- Nationality: American
- Born: June 19, 1945 Detroit, Michigan, U.S.
- Died: September 3, 2006 (aged 61) Lake Texoma, Oklahoma, U.S.
- Relatives: Joseph and Lorraine Mineo
- Wins: 0

= Gordon Mineo =

American racing driver

Gordon Mineo (June 19, 1945-September 3, 2006), nicknamed "Flash Gordon", was a Top Fuel Funny Car driver.

Mineo was born in Detroit, Michigan, son of Joseph and Lorraine Mineo.

Mineo started racing Funny Cars in the 1960s and continued to race until the 1990s.

Mineo's first national Funny Car event was the 1970 AHRA Winter Nationals at Beeline Dragway in Scottsdale, Arizona; he qualified his Pontiac Firebird funny car #10, but was eliminated in the first round by #7 qualifier Tom "Mongoo$e McEwen. (Mineo earned US$400 for the effort.)

At the 1971 AHRA Winter Nationals, Mineo qualified #21 in a and was eliminated in round there by Dick Rosberg, who qualified #17.

In 1972, Mineo attended the AHRA National Challenge at Tulsa Raceway Park in Tulsa, Oklahoma. He qualified #21 and lost in round one to #5 qualifier Don "The Snake" Prudhomme. (Mineo earned US$500 for this effort.)

At the 1973 NHRA Supernationals, in Ontario, California, Mineo qualified #9 in his 1973 Chevrolet Vega; he again lost in round one to Prudhomme, who qualified his 1973 Plymouth Barracuda #1.

Mineo returned to Scottsdale in 1974, qualifying #8 at the AHRA Winter Nationals. The same year, he attended an ANRA event at Green Valley Raceway in Smithfield, Texas.

Mineo went back to Beeline Dragway for the 1977 AHRA Winter Nationals, qualifying #4; he was eliminated by #12 qualifier Dale Armstrong in the first round. At the 1977 NHRA Springnationals, Mineo qualified #14, only to lose to #6 qualifier (and eventual event class winner) Bob Pickett in the first round.

Mineo never won an NHRA or AHRA national event. He was also featured in a famous photo, being punched by fellow funny car racer Ed "The Ace" McCulloch.
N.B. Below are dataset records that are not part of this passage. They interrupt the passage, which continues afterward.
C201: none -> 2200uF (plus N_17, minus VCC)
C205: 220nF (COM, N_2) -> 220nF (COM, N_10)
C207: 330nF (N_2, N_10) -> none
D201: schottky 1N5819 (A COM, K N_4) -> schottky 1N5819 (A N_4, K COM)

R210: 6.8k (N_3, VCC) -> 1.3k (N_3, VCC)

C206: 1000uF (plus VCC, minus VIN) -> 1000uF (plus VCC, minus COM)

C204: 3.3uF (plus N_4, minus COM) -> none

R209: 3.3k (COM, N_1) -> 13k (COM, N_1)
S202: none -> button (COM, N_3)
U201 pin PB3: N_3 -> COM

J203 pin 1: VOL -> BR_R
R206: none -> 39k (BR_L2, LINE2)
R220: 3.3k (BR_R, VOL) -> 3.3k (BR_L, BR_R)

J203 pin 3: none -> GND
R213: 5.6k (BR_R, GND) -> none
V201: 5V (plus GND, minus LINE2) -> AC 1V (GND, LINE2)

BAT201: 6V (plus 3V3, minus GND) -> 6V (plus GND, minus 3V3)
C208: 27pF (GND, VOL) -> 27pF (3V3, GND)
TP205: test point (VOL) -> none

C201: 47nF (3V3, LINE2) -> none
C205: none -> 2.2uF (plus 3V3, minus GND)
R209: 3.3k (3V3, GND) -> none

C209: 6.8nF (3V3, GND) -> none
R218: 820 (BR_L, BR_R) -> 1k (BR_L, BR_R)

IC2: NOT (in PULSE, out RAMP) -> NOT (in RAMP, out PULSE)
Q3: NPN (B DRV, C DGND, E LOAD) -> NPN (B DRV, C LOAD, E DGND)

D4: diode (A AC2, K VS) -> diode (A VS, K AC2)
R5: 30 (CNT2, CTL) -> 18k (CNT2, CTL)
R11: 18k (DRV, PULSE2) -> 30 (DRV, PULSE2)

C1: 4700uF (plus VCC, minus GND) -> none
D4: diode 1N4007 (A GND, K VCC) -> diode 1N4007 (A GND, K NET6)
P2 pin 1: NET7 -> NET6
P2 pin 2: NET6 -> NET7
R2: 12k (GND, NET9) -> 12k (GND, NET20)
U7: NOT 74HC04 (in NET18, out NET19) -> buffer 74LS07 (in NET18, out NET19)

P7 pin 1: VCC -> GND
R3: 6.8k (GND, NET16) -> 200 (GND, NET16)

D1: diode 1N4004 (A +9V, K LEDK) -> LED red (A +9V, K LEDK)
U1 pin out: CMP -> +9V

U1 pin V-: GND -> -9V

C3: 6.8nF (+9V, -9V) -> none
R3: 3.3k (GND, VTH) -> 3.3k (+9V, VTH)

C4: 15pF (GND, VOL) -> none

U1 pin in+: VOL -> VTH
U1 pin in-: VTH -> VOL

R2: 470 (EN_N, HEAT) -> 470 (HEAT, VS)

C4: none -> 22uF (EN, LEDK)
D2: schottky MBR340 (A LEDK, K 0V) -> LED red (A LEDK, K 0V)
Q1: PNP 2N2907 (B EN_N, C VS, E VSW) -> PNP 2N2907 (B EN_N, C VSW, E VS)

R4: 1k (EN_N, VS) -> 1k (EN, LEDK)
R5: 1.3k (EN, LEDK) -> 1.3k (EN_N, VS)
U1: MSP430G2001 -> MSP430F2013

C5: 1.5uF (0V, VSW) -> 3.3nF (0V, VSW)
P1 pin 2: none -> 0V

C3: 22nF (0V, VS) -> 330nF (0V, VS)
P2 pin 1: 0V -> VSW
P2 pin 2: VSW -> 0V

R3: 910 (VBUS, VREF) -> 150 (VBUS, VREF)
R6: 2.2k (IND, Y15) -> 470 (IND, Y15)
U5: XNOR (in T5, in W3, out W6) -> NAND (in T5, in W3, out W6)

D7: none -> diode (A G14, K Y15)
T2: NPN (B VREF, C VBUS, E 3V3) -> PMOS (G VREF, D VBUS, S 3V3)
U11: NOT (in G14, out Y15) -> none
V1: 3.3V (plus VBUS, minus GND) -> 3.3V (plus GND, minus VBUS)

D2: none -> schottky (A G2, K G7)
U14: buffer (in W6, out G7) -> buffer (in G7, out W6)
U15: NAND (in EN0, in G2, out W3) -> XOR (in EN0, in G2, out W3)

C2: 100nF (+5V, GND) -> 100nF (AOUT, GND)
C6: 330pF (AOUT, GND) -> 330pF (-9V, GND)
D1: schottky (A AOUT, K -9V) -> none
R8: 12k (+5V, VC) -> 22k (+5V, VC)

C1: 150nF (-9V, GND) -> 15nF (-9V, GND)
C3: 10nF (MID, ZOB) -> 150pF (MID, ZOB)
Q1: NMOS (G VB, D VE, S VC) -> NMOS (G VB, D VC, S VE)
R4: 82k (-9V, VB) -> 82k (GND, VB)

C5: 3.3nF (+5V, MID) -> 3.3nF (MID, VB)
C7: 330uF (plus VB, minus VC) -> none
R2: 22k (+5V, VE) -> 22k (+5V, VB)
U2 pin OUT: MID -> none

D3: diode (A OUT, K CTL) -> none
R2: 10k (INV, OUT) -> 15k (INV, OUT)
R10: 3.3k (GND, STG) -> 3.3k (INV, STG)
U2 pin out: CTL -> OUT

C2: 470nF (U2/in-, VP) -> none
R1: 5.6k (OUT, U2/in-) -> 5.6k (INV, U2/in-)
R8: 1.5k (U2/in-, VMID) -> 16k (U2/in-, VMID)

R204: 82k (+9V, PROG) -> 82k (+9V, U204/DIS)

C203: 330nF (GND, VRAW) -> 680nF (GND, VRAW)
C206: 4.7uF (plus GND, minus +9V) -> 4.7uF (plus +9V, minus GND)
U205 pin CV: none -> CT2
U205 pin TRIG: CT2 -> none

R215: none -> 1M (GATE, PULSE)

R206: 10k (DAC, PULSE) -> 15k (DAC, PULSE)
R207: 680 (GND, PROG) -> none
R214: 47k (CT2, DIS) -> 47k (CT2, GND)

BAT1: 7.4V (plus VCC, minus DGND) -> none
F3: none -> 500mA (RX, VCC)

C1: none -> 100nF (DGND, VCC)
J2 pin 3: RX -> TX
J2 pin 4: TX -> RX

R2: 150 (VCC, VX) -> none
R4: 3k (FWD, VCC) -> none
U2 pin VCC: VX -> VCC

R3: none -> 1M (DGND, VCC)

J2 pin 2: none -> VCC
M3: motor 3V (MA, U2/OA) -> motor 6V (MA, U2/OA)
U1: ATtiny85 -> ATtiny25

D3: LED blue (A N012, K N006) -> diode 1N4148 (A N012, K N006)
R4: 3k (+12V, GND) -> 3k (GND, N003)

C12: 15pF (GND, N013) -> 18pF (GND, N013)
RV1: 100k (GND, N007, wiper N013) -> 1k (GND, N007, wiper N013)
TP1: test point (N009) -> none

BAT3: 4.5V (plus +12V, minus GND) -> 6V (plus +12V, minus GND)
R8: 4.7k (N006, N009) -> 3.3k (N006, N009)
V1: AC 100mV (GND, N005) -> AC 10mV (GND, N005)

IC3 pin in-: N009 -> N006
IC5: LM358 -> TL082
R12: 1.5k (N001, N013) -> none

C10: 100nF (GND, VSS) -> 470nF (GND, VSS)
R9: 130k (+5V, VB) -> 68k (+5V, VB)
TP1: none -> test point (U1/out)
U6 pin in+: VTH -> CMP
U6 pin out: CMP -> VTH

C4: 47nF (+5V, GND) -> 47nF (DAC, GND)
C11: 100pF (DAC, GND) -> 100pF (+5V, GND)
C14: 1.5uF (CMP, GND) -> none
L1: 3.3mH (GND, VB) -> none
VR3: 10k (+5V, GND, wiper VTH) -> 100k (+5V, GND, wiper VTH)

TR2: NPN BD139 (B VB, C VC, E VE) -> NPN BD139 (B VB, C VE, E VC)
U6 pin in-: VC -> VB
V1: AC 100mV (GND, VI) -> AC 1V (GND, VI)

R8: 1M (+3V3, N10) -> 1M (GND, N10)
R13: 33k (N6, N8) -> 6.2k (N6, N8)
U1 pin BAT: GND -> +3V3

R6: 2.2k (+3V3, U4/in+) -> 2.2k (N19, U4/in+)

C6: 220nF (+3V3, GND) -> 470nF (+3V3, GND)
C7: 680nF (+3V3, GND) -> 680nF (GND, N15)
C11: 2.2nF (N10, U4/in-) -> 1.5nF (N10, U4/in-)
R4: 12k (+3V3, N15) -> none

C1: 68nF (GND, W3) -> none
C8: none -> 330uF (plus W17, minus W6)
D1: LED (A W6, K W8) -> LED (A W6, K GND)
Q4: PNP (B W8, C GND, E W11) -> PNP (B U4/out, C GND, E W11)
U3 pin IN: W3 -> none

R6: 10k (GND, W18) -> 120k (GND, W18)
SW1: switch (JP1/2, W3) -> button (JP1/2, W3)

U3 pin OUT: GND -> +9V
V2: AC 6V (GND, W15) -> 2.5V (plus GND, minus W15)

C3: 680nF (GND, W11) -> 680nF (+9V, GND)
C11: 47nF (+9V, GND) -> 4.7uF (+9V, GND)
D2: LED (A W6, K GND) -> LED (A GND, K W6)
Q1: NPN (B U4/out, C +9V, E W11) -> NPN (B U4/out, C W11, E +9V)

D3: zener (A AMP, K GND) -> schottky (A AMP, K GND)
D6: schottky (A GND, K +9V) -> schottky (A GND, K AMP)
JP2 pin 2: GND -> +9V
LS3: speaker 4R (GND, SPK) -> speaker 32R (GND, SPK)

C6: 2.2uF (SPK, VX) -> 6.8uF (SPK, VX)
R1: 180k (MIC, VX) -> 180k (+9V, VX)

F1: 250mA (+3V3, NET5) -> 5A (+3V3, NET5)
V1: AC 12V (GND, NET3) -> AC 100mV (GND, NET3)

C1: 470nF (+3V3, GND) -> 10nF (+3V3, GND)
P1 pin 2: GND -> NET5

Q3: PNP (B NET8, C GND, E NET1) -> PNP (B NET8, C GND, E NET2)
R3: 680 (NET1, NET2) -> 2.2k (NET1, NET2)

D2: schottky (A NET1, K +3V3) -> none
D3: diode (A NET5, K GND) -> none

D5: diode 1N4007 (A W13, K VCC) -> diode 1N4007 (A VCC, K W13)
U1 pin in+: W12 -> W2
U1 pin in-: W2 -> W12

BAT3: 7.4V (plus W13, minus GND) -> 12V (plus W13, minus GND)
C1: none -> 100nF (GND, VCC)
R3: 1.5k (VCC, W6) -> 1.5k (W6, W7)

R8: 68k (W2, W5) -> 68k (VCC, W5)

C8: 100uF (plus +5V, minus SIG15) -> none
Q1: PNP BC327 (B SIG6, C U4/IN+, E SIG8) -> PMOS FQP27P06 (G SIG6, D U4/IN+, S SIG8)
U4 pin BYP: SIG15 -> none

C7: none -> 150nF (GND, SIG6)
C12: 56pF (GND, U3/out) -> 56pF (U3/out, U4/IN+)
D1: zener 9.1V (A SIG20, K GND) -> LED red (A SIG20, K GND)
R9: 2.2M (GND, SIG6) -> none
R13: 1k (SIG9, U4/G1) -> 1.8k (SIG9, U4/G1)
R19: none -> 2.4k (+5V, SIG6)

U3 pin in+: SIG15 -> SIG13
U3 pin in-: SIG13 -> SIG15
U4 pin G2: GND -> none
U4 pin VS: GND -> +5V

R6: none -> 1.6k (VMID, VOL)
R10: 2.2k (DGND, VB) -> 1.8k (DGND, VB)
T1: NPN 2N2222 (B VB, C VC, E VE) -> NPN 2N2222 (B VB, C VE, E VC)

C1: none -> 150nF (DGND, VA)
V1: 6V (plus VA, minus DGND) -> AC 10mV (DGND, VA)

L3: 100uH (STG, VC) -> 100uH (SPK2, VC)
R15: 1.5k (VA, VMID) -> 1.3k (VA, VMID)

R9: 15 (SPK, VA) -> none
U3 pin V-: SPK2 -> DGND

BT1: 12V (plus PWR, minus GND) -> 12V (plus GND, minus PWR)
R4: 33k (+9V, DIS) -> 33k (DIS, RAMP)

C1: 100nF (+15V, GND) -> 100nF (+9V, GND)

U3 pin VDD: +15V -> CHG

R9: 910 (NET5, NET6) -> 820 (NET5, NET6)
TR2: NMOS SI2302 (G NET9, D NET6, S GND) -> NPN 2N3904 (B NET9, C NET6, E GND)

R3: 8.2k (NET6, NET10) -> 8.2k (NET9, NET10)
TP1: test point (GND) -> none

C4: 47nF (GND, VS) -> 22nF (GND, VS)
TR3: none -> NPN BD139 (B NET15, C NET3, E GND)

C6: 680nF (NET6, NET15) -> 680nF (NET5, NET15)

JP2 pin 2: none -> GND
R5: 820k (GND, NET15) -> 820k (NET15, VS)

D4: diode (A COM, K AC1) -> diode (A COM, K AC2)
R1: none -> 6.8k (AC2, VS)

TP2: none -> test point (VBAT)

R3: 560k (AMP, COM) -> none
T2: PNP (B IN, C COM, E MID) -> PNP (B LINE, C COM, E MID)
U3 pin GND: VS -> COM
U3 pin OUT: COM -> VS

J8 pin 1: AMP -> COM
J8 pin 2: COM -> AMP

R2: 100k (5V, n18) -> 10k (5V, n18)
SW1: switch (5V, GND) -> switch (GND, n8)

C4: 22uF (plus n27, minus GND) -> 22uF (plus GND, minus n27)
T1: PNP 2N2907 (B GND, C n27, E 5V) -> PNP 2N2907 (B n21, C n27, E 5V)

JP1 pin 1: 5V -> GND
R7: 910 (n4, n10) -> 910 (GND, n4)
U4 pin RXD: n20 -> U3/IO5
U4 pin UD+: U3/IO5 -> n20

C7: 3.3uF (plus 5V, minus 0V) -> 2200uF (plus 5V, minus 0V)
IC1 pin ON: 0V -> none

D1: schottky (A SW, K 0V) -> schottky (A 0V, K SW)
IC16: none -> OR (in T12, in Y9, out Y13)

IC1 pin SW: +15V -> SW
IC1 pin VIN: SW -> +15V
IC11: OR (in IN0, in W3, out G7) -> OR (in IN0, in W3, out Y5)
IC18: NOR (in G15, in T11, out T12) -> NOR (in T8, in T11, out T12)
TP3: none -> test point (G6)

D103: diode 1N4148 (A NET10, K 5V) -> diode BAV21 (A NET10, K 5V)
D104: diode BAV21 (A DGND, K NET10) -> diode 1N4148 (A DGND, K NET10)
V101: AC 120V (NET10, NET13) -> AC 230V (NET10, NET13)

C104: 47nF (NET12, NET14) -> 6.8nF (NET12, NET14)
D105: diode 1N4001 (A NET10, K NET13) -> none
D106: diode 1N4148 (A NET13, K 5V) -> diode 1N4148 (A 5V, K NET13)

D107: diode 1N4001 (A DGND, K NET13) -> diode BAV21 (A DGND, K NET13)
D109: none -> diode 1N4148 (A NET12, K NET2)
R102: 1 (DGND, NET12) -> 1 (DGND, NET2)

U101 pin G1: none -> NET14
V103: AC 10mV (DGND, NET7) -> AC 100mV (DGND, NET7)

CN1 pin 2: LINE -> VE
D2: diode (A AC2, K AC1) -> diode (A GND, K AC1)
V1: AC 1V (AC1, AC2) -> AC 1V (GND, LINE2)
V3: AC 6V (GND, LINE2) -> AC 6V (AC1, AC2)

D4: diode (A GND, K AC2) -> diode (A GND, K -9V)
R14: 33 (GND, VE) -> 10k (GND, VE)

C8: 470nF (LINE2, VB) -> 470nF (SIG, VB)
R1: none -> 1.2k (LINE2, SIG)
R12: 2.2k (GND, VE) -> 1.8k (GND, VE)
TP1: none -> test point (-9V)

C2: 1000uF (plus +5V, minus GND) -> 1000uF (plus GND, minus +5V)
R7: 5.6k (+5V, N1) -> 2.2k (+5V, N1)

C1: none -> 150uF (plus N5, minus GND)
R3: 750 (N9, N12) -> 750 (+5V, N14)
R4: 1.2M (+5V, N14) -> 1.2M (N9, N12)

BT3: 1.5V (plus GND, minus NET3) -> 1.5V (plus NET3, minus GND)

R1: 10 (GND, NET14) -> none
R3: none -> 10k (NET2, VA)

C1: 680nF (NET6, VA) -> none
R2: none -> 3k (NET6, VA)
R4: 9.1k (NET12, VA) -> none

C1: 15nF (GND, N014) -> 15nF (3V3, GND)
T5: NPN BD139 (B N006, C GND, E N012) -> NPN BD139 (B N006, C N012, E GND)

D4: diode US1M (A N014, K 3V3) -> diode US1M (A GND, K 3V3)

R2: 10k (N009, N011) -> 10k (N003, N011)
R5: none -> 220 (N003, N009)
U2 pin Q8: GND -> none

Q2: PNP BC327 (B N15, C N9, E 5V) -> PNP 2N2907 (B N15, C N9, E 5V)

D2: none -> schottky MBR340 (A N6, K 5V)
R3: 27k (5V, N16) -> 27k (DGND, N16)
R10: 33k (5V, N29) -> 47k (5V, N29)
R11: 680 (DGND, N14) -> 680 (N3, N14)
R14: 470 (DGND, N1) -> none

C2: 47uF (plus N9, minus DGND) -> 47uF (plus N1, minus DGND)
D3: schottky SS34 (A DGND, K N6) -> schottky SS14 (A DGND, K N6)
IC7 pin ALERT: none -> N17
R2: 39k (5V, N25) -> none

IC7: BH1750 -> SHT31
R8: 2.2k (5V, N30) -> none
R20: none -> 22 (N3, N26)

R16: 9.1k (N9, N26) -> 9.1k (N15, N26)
Mineo was killed in a boating accident on Lake Texoma, in Oklahoma, on 3 September 2006, along with his wife, Ann, age 59, Myra Gibson, 51; Amy Lane, 31; and Justin R. Lane, 25. Mineo was 61.

Mineo was buried at Rest Haven Memorial Park, Rockwall, Texas.

Mineo had two children, Jason and Trisha.